А если от арагвинцев, то под тахту котел засунул, старыми чувяками забросал.
Задержав шаги около лика святого Георгия, они вышли на паперть, где их встретили смехом арагвинцы. Один, подбоченясь, вызывающе крикнул:
– Что, домой спешите? Шашлык вас ждет?
– Шашлык, правда, не ждет, – дед насмешливо прищурился, – а чахохбили и вареная курица непременно.
Арагвинцы загоготали… Прадед Матарса, передразнивая, вторил им: «Го-го-го-го!» И вдруг озлился:
– Вы почему в церковь не вошли! Разве бог придумал воскресенье не для молитвы?
– Скучно у вас в церкови.
– Скучно? Тогда езжайте в Тбилиси, – выкрикнул дед Димитрия, – целовать спину своему князю.
– Лучше ниже, – посоветовал прадед Матарса.
И два боевых друга, несмотря на угрозы арагвинцев, нарочито медленно стали спускаться по тропинке, навстречу голубоватым дымкам.

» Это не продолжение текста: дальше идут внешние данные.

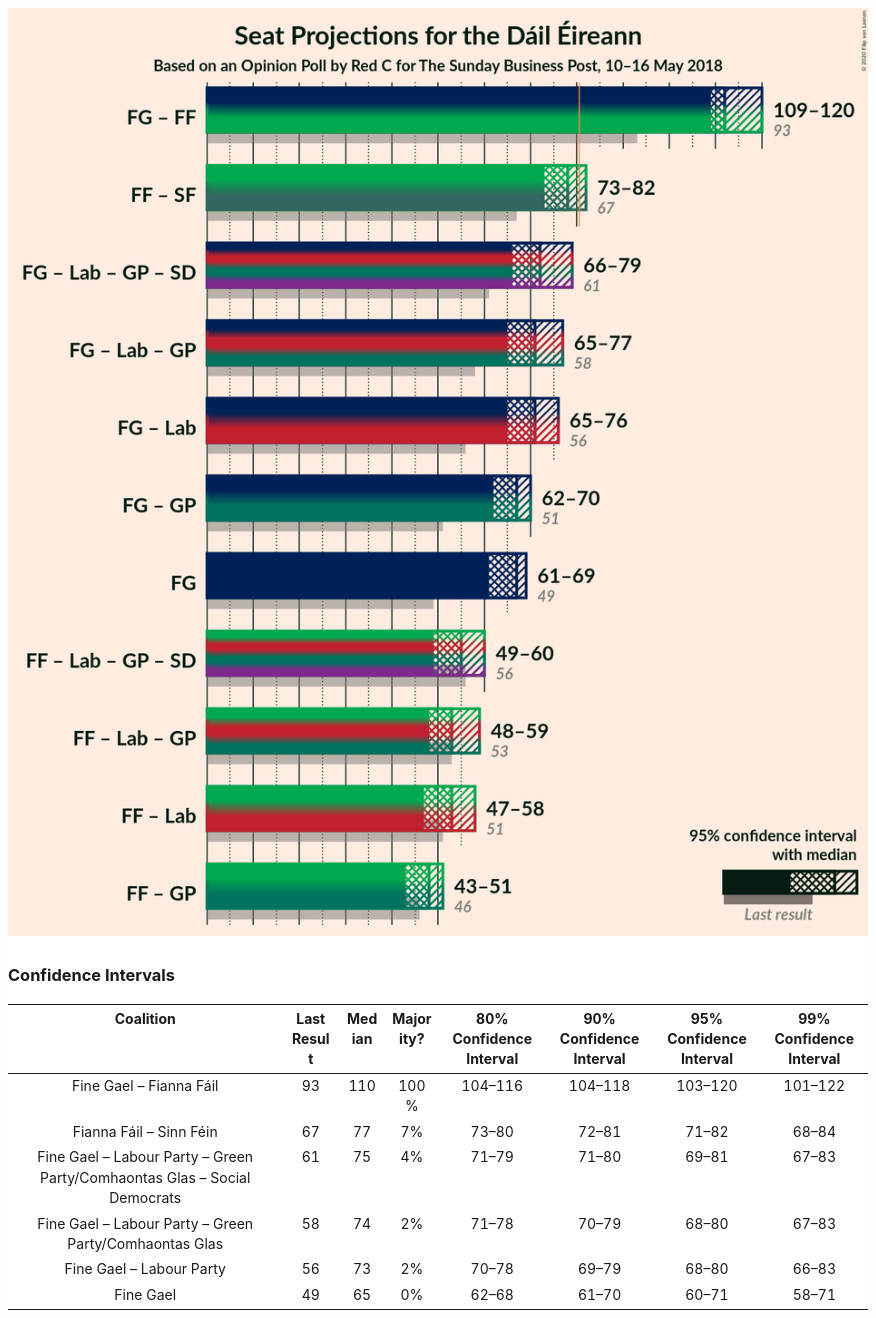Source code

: ![Graph with coalitions seats not yet produced](2018-05-16-RedC-coalitions-seats.png "Coalitions Seats")

### Confidence Intervals

| Coalition | Last Result | Median | Majority? | 80% Confidence Interval | 90% Confidence Interval | 95% Confidence Interval | 99% Confidence Interval |
|:---------:|:-----------:|:------:|:---------:|:-----------------------:|:-----------------------:|:-----------------------:|:-----------------------:|
| Fine Gael – Fianna Fáil | 93 | 110 | 100% | 104–116 | 104–118 | 103–120 | 101–122 |
| Fianna Fáil – Sinn Féin | 67 | 77 | 7% | 73–80 | 72–81 | 71–82 | 68–84 |
| Fine Gael – Labour Party – Green Party/Comhaontas Glas – Social Democrats | 61 | 75 | 4% | 71–79 | 71–80 | 69–81 | 67–83 |
| Fine Gael – Labour Party – Green Party/Comhaontas Glas | 58 | 74 | 2% | 71–78 | 70–79 | 68–80 | 67–83 |
| Fine Gael – Labour Party | 56 | 73 | 2% | 70–78 | 69–79 | 68–80 | 66–83 |
| Fine Gael | 49 | 65 | 0% | 62–68 | 61–70 | 60–71 | 58–71 |
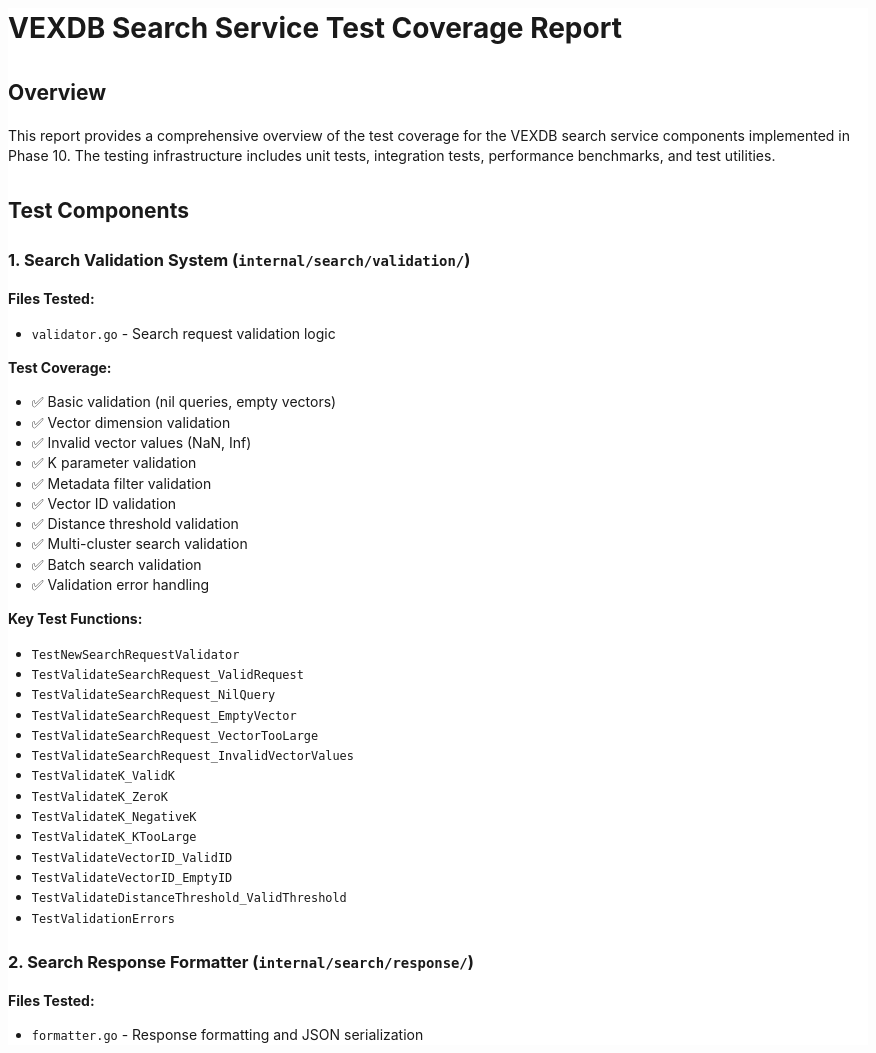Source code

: # VEXDB Search Service Test Coverage Report

## Overview

This report provides a comprehensive overview of the test coverage for the VEXDB search service components implemented in Phase 10. The testing infrastructure includes unit tests, integration tests, performance benchmarks, and test utilities.

## Test Components

### 1. Search Validation System (`internal/search/validation/`)

**Files Tested:**
- `validator.go` - Search request validation logic

**Test Coverage:**
- ✅ Basic validation (nil queries, empty vectors)
- ✅ Vector dimension validation
- ✅ Invalid vector values (NaN, Inf)
- ✅ K parameter validation
- ✅ Metadata filter validation
- ✅ Vector ID validation
- ✅ Distance threshold validation
- ✅ Multi-cluster search validation
- ✅ Batch search validation
- ✅ Validation error handling

**Key Test Functions:**
- `TestNewSearchRequestValidator`
- `TestValidateSearchRequest_ValidRequest`
- `TestValidateSearchRequest_NilQuery`
- `TestValidateSearchRequest_EmptyVector`
- `TestValidateSearchRequest_VectorTooLarge`
- `TestValidateSearchRequest_InvalidVectorValues`
- `TestValidateK_ValidK`
- `TestValidateK_ZeroK`
- `TestValidateK_NegativeK`
- `TestValidateK_KTooLarge`
- `TestValidateVectorID_ValidID`
- `TestValidateVectorID_EmptyID`
- `TestValidateDistanceThreshold_ValidThreshold`
- `TestValidationErrors`

### 2. Search Response Formatter (`internal/search/response/`)

**Files Tested:**
- `formatter.go` - Response formatting and JSON serialization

А арагвинцы жалели, что обычай запрещал им не только поднять руку на стариков, но и дерзкое слово сказать им… впрочем, слова все же говорили…
В эти тяжелые годы бревна на берегу Ностури были единственной отрадой ностевцев. Даже молодежь охотно собиралась послушать про то, что было, и про то, чего никогда не бывало.
Долго крепились арагвинцы, но скука погнала и их к берегу. Конечно, они не сказали, что хотят слушать стариков. Нет, они здесь, дабы не посмели плохо о князе Зурабе говорить.
Услышав впервые такое объяснение, дед Димитрия рассердился и накинулся на младшего, горделиво подкручивавшего черные стрелки усов:
– Ты что, горный баран, мне на шелковом ковре своего князя подносишь? Я его знал еще тогда, когда ты не чувствовал разницу между головой и…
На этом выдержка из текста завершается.